Quante volte abbiamo sentito questa frase e come tanti altri luoghi comuni o modi di dire, non l’abbiamo mai analizzata correttamente, giustamente presi dalla gravità dell’accaduto e dai danni alle persone ed alle cose.
Nella realtà le bombole non scoppiano, non sono bombe, sono recipienti a pressione e come tutti i recipienti si possono rompere e questo accade quando la pressione interna supera la resistenza del contenitore.
Quando questo accade si verifica una fuoriuscita del contenuto, che in genere è gas liquefatto, che al contatto dell’aria ed in qualche caso in presenza di scintille, esso esplode. Questo sì che scoppia! Quindi è il contenuto che scoppia o deflagra, mentre la bombola si può rompere ed al massimo spostarsi, per effetto della reazione alla fuoriuscita violenta del gas contenuto in essa.
Il problema dei danni e del pericolo collegato alla rottura rimane, perciò è necessario che i costruttori di recipienti in pressione, seguano scrupolosamente le normative che riguardano questi contenitori e che ne regolano in modo preciso le caratteristiche ed i limiti operativi.
In particolare la Direttiva PED disciplina tutta l’attività per giungere alla marcatura CE di tutte le apparecchiature che operano con pressioni presenti superiori al 0,5 bar relativi (1,5 assoluti).
La Direttiva PED prevede varie categorie di recipienti in pressione che vanno dal pericolo più basso a quello più alto e da un certo livello in su la marcatura prevede obbligatoriamente l’intervento di un Organismo Notificato.

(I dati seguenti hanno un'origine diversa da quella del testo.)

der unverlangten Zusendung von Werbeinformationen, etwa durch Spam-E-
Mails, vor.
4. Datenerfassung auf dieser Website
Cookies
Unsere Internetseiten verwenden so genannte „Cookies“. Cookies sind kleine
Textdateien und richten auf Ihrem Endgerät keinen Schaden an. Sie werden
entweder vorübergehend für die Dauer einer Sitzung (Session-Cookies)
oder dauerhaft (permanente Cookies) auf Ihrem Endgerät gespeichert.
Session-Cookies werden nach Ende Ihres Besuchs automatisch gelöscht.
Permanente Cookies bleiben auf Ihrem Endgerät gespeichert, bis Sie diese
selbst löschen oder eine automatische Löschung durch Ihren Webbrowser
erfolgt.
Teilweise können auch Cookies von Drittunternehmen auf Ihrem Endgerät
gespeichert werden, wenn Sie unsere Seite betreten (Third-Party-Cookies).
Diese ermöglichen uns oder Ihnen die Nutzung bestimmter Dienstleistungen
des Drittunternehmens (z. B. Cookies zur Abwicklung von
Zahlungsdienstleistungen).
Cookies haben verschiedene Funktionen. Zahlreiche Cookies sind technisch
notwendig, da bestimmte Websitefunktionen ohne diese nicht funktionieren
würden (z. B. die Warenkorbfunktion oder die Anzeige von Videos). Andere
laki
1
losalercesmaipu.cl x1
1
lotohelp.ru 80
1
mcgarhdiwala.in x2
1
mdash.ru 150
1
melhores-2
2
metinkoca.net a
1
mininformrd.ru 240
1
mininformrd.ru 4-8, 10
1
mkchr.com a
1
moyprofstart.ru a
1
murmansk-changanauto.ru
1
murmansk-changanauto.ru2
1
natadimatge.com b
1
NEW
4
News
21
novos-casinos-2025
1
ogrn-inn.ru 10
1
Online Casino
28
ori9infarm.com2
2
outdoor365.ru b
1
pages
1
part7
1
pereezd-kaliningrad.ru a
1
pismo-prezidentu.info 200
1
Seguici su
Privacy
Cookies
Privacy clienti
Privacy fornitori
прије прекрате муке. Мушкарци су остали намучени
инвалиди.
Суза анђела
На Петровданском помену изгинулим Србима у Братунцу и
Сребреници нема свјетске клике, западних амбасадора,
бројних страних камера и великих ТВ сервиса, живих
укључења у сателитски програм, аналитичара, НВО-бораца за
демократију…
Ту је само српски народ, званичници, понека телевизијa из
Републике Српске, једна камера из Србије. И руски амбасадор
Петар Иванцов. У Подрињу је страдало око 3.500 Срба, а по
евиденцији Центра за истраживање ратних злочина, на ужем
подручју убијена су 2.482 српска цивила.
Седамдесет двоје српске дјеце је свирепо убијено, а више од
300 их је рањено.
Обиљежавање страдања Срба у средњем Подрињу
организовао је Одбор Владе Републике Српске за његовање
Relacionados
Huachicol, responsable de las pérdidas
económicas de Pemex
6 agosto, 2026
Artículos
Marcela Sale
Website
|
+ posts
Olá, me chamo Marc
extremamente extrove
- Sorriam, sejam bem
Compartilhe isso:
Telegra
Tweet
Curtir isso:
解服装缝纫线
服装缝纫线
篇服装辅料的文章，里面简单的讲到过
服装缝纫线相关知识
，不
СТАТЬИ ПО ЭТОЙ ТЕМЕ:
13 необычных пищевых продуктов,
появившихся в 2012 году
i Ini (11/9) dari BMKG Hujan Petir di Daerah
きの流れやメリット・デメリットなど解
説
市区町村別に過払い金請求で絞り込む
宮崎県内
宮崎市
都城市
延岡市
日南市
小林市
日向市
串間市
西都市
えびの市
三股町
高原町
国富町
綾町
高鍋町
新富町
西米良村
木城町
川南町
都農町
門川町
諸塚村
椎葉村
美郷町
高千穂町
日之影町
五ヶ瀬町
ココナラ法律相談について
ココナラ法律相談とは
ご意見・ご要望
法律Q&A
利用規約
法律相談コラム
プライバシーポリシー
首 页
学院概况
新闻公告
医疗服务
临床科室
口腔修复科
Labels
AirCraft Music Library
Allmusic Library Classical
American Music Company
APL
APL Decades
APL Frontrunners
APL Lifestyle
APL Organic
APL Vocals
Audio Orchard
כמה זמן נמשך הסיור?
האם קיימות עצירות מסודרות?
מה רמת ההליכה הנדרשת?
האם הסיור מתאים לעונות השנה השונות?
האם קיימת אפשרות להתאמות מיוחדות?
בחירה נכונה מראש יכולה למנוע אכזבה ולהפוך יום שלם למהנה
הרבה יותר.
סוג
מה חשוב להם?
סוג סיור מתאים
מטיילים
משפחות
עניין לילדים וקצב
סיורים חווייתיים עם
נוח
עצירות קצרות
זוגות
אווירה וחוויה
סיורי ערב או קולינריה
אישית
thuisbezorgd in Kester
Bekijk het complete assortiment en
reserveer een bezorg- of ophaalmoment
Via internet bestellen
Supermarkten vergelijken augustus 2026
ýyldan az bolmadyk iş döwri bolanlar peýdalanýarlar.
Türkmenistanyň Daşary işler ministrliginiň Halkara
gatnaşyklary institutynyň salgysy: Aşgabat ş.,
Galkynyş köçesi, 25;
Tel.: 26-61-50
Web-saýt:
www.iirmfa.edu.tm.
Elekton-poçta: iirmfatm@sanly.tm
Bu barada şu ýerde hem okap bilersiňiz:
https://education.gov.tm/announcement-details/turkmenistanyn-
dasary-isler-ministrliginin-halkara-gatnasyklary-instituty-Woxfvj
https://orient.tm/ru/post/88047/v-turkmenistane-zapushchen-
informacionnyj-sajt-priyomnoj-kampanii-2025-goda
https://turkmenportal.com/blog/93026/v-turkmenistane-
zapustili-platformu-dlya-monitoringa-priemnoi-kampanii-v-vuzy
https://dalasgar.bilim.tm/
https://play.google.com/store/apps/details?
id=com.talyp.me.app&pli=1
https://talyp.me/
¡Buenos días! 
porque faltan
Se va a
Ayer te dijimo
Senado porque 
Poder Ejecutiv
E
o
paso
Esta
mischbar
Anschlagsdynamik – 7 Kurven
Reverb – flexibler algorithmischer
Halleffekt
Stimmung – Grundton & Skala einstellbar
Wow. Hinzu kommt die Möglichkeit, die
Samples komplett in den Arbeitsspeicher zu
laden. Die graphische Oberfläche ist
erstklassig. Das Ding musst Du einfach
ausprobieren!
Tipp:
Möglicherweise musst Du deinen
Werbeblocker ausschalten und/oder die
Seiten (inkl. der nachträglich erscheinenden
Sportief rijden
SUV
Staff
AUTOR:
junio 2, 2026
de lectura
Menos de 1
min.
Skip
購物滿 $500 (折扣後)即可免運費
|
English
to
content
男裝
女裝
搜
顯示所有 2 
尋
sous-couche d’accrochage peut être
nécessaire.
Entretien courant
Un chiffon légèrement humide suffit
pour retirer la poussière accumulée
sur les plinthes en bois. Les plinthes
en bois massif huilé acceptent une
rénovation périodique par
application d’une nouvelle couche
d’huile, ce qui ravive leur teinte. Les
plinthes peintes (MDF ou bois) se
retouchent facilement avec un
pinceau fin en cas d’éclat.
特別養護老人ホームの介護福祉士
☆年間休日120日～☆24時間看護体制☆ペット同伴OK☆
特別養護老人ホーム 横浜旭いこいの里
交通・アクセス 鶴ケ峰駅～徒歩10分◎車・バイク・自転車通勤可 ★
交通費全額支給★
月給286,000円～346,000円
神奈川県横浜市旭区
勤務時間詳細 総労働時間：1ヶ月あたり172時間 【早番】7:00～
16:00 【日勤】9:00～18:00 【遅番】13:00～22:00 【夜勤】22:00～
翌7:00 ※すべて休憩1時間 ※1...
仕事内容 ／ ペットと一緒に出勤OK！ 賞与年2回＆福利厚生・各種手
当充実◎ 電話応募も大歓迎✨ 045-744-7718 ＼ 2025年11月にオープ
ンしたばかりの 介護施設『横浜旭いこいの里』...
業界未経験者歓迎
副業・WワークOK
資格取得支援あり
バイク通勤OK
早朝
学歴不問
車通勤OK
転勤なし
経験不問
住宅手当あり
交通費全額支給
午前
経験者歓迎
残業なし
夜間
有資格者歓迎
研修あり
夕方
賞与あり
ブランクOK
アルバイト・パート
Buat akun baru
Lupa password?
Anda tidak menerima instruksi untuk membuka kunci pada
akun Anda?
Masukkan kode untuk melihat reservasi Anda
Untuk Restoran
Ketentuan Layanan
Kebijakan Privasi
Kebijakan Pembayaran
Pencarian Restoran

Le bombole per il gas domestico o da campeggio, che sono quelle più diffuse, vengono collaudate tutte ad una pressione molto più alta di quella di esercizio ed una, presa con una certa frequenza dalla produzione, viene portata a rottura, arrivando a sopportare pressioni impressionanti, quindi è altissimamente improbabile che una bombola per il gas di uso domestico si rompa o “scoppi”, può però succedere che per errore si lasci aperto l’erogatore, con le conseguenze che conosciamo.
Sono molti altri i recipienti a pressione installati su impianti e macchinari, tutti questi devono essere marcati CE ed, a seconda degli impieghi, debbono anche sottostare a controlli da parte di istituti notificati, cioè ufficialmente riconosciuti, questi attestano la conformità del prodotto tipo, ma spetta al costruttore espletare tutte le pratiche per la marcatura, che è l’unica strada per la messa in commercio.
Quindi state tranquilli a proposito dell’eplosività delle bombole, ma ….. occhio al marchio!